I don’t like the idea of blaming companies anymore than blaming individual consumers. They’re working in the same market
I read that the original comment was laying the blame at the feet of individual consumer choices - implying that if people simply bought/consumed less of … whatever is causing the Colorado river to be depleted then things would fix themselves. And the reply is saying that there need to be explicit regulations to cause this, presumably because people have really no way to know the what environmental impact each dollar they spend has and where.
I read it the same way, similarly to PR campaigns that tell Californians to water their lawns less and take fewer and shorter showers, even thought that usage uses by far less water than ag or industrial uses.
> Companies and industry don’t burn resources for no reason, they become products that consumers buy.
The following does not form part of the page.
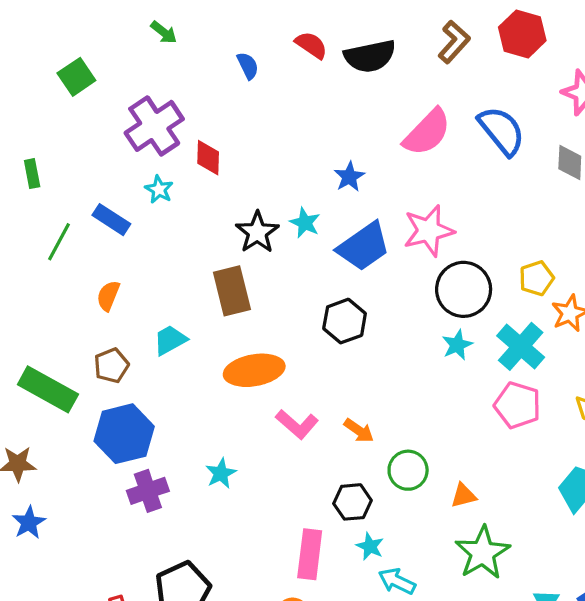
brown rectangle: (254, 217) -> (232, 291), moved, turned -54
If companies start paying the total costs—including externalities (water, carbon)—of their raw materials, and pass those costs onto consumers, perhaps things will rebalance.
This isn't whats happening at all, at least in ag. There is a huge amount of deadweight loss to extremely wealthy long time ag landlords who own water rights. At this time, they have extremely inefficient water uses because water is costless to them. If water prices were to be raised, they would install various methods of water conservation (drip irrigation instead of flooding, etc) and maintain production levels, resulting in similar prices and availability for consumers.
> Arizona has [some non-water requirements for Semi fab location]; however, it faces water challenges. Semiconductor fabs require tremendous quantities of highly pure water, using between two and four million gallons daily.[1] The fact that Arizona has become a semiconductor fab given these high water requirements may seem bewildering.
> ... Although these companies use vast amounts of water, they also recycle aggressively
It was greenwashing if I remember correctly. They had to do ‘water credits’ to improve watersheds elsewhere in AZ, which they used to claim they were doing good things in the area they were in. When really, they weren’t.
Oh damn, so something like the carbon credits thing Tesla did? In that case what on earth are they doing putting such a facility in such a water-poor locale.
Add the industrial and cattle together and one can quickly see that it's not humans that are consuming the vast majority of potable water, but companies and industry that are depleting what's available for the rest of us.